[TASK DETAILS] Throughout the records below, find each line holding "spectrwm" and copy it.
=== Begin Enclosure ===
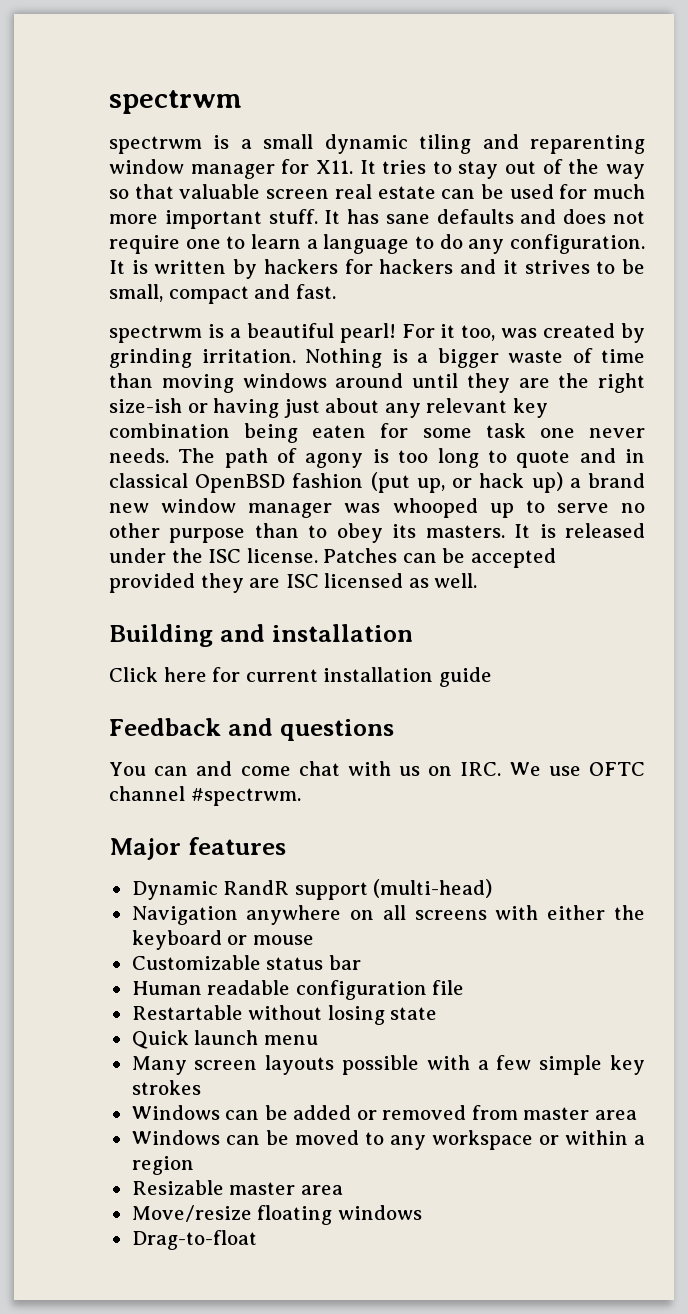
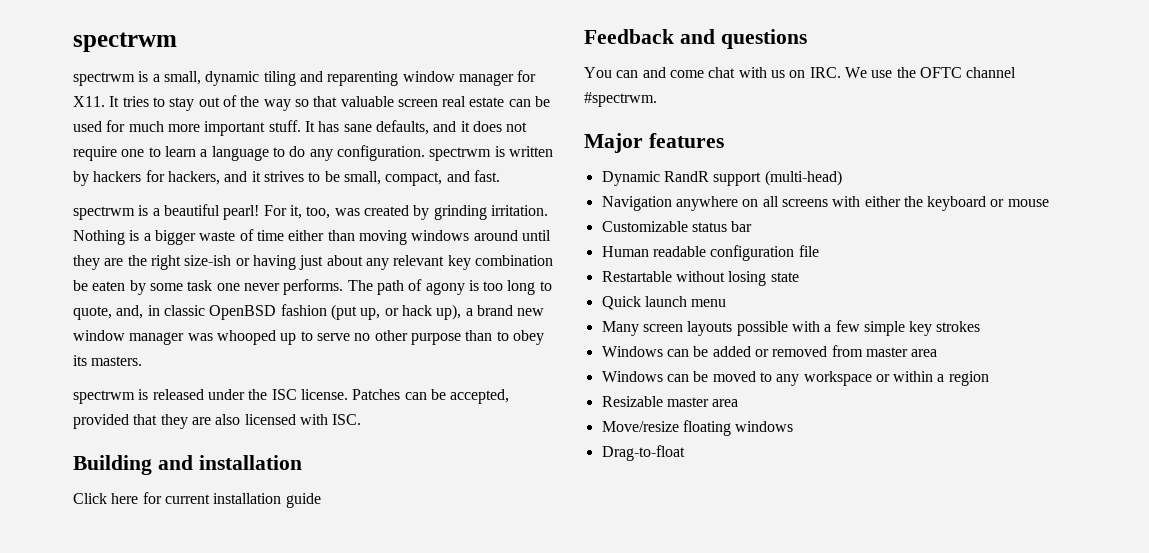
[263,134,314,149] small -> [163,71,201,85] small,
[436,209,557,224] defaults and -> [375,120,470,135] defaults, and it
[109,260,125,274] It -> [429,147,492,161] spectrwm
[379,259,454,274] hackers -> [167,171,220,185] hackers,
[168,286,249,304] compact -> [385,172,443,186] compact,
[440,324,456,338] it -> [289,205,302,219] it,
(645, 356) none -> [288,230,325,241] either
[244,423,409,443] being eaten for -> [73,280,146,295] be eaten by
[109,448,169,463] needs. -> [283,279,344,295] performs.
[516,448,645,468] [109,473,188,488] quote and in classical -> [73,305,205,320] quote, and, in classic
[531,472,563,493] up) -> [436,304,462,320] up),
[514,524,531,538] It -> [73,390,135,404] // spectrwm
[470,548,556,568] [109,573,478,593] accepted provided they are ISC licensed as well. -> [450,389,510,404] [73,414,362,429] accepted, provided that they are also licensed with ISC.
(581, 771) none -> [896,67,916,78] the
=== End Enclosure ===
[EXPECTED OUTPUT]
[109,260,125,274] It -> [429,147,492,161] spectrwm
[514,524,531,538] It -> [73,390,135,404] // spectrwm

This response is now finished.